Oliver Lindner Veränderung ist neben Kosten der Begriff, der die IT am häufigsten prägt, bewegt und herausfordert. Zumeist galt dies allerdings für technische Innovationen, neue Methoden oder Zu - und Verkäufe von Firmen, welche Neujustierungen und Anpassungen in der IT erforderlich machen. Neben diesen bekannten Auslösern für Veränderungen etabliert sich in den letzten Jahren das Thema Compliance als neuer, oft entscheidender und unvermeidbarer Treiber von Change Prozessen. Dieser fordert der IT zusätzliche Flexibilität und Verständnis ab, um Regeln im Bereich Security, Finanzen und Gesetzgebung umzusetzen und einzuhalten.

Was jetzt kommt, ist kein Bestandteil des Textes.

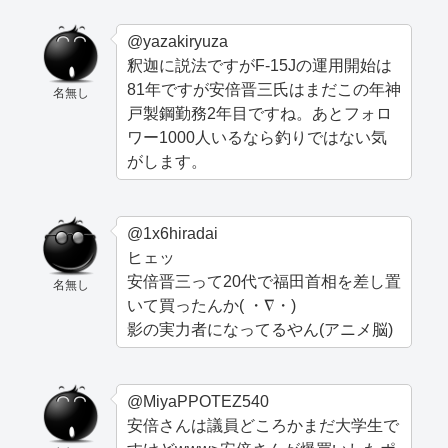
@yazakiryuza
釈迦に説法ですがF-15Jの運用開始は
81年ですが安倍晋三氏はまだこの年神
名無し
戸製鋼勤務2年目ですね。あとフォロ
ワー1000人いるなら釣りではない気
がします。
@1x6hiradai
ヒェッ
安倍晋三って20代で福田首相を差し置
名無し
いて買ったんか( ・∇・)
影の実力者になってるやん(アニメ脳)
@MiyaPPOTEZ540
安倍さんは議員どころかまだ大学生で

  Die an den IT-Systemen beteiligten Menschen leisten bereits bis dato viel Veränderungsarbeit bei steigendem Kostendruck, stetig wechselnden Technologien, zunehmender Geschwindigkeit und geforderter Qualität. Die Compliance- Anforderungen erhöhen die Maßstäbe an deren Veränderungsfähigkeit für eine solche Aufbau- und Ablauforganisation, welche nach alter Ausprägung sonst bald dazu neigen würde, einen kritischen Punkt zu erreichen. Was kann die IT unternehmen, um sich auf die neuen Anforderungen wie Compliance einzustellen und zugleich die nötige Zukunftsfähigkeit aufzubauen, um agil und fokussiert zu agieren, anstatt am Ende nur reagieren zu können?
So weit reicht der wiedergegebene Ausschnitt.